Despite the fact that the decision to merge the two agencies has already been made,
Trevor Mallard has also announced that he is developing terms of reference for a review of the public
service. He says this review will include such questions as:
whether the large number of departments we have is appropriate
whether some activities of crown entities should be performed departmentally
the policy/operations division questions
whether there are unnecessary compliance costs resulting from very legalistic contractual approach
whether the current regime restricts appropriate devolution
National Party State Services spokesman, Roger Sowry, is concerned that the government
has made this restructuring decision without its usual sources of advice. He says that replies to
written Parliamentary questions have revealed that the government sought no advice from the Ministry of
Social Policy, Work and Income New Zealand, Department of Prime Minister and Cabinet or the State
Services Commission. Sowry: "The decision was made at Cabinet on Monday on the basis of an oral
item. This is an appalling process."
Sue Bradford of the Green Party agrees. She says it makes no sense for the Government to decide
on and announce a radical restructuring to create a new ministry and in the same announcement to say
that terms of reference are starting to be developed to review the public service. Bradford: "It seems
as though the Government have put the cart before the horse in a major way. They have announced
their plans and are now doing the review after the event ..."

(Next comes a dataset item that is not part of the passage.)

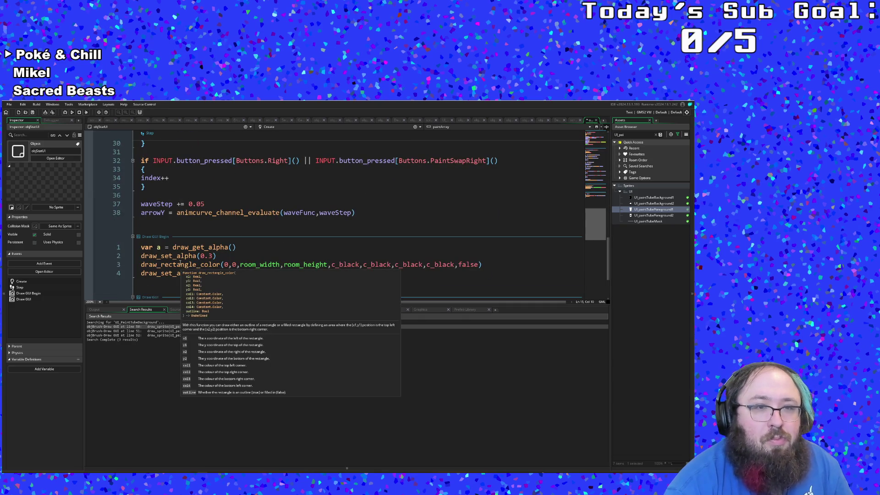
scroll(180, 263, "up", 2)
left_click(145, 248)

Roger Sowry is also arguing that the restructuring measures have been ordered in order to
avoid potentially expensive employment court action from Winz boss Christine Rankin, whose contract is
up for renewal in July.
Sowry: "This merger is not about better social policy it is all about avoiding expensive
employment proceedings against an individual. It is an expensive way to try and avoid Employment Court action
we know Social Services and Employment Minister Steve Maharey is in trouble with his
comments over Work and Income chief executive Christine Rankin which may well lead to a substantial payout
... It is wrong to build a policy around one person rather than tailor it to the thousands of people it
Sources Press Release NZ Government 11 April 2001 "Cabinet decision on Ministry of Social Development" and
""Maharey: Proposal to Refocus Key Social Service Departments And Ministries Timely"; Press Release National Party Roger Sowry 11
April 2001 "Govt Dodges Rankin in Social Services Merger"; Press Release Green Party Sue Bradford 11 April 2001 "Process
All Wrong for New Super Ministry"; Press Release ACT Party Muriel Newman "Government Spin Reaches New Heights"
VOICES:ON THE NEW MINISTRY OF SOCIAL DEVELOPMENT "We do not wish to undertake wholesale reform or restructuring of the public service. But we
are looking for a plan for significant improvement which could be developed and put in place for
implementation over a period of years..."

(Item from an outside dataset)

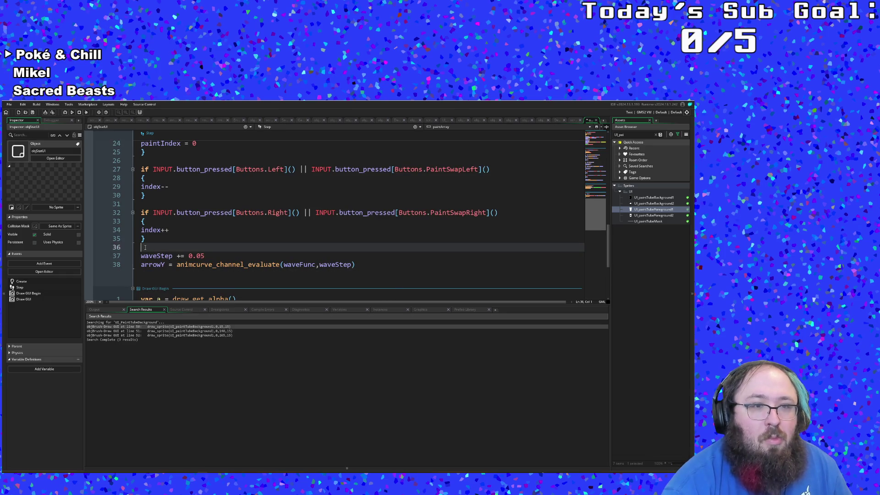
Remove the stray empty line above waveStep in the Step event
type("if")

Trevor Mallard, State Services Minister
" This decision is part of a wider review of the effectiveness and efficiency of structures within the
public service. It is about getting better alignment between the policy and operational arms, it is about a
focus on outcomes, and it is about a strategic and whole of government approach.
" I am committed to a much enhanced strategic social policy function with a whole of government
role. There are a number of structural and organisational possibilities that need to be considered on how
the vital strategic social policy function sits within the new arrangements.

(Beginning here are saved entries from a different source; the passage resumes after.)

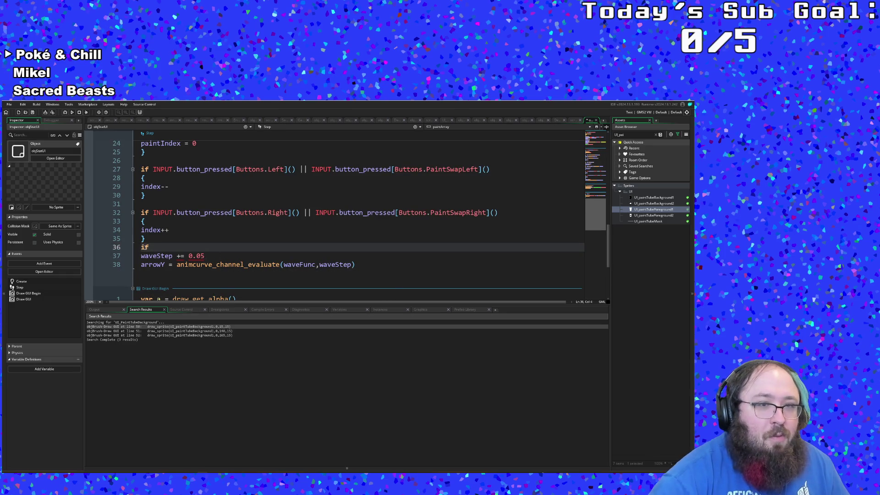
key("BackSpace")
key("BackSpace")
key("BackSpace")
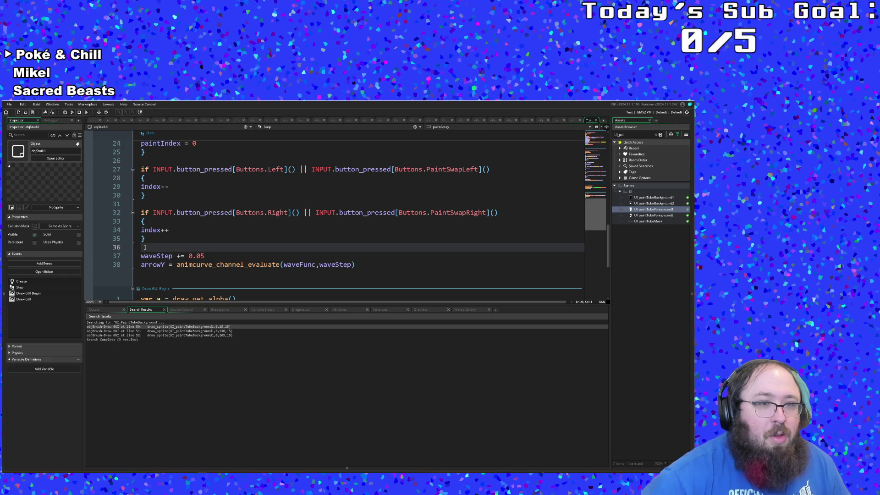
key("BackSpace")
key("Down")
key("Down")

" Both the Department of Work and Income and the Ministry of Social Policy have come along
way over the past 12 months. This announcement should be seen as an opportunity to build on
Steve Maharey, Social Services and Employment Minister
"Trevor Mallard says that the new Ministry will be able to develop cross sectoral policy advice, but
that is nonsense. If that is the case why has this Government shifted the Community Employment
Group from Winz to the Department of Labour, and moved Housing policy out of the Ministry of Social
Policy into the Ministry of Housing?"
Roger Sowry, National Party State Services spokesman
" The Greens are really concerned about yet another major restructuring of the provider of
welfare services to New Zealanders. For a department that has been turned upside down a number of
times over the last 16 years, this will result in a great deal more uncertainty for both employees and
Sue Bradford, Green Party Social Services Spokesperson
" This merger is nothing more than a snow-job to disguise future personal grievance claims caused
by the injudicious comments of the minister himself. A potentially huge claim has been signalled for a
long time. To get themselves out of a humiliating situation, the Government has unilaterally decided on
a merger as a `quick-fix'. They are bypassing consultation, costings, and all the normal processes
which mark public sector restructuring.
" Five thousand Winz staff, and all of the Ministry employees, must be reeling from this decision.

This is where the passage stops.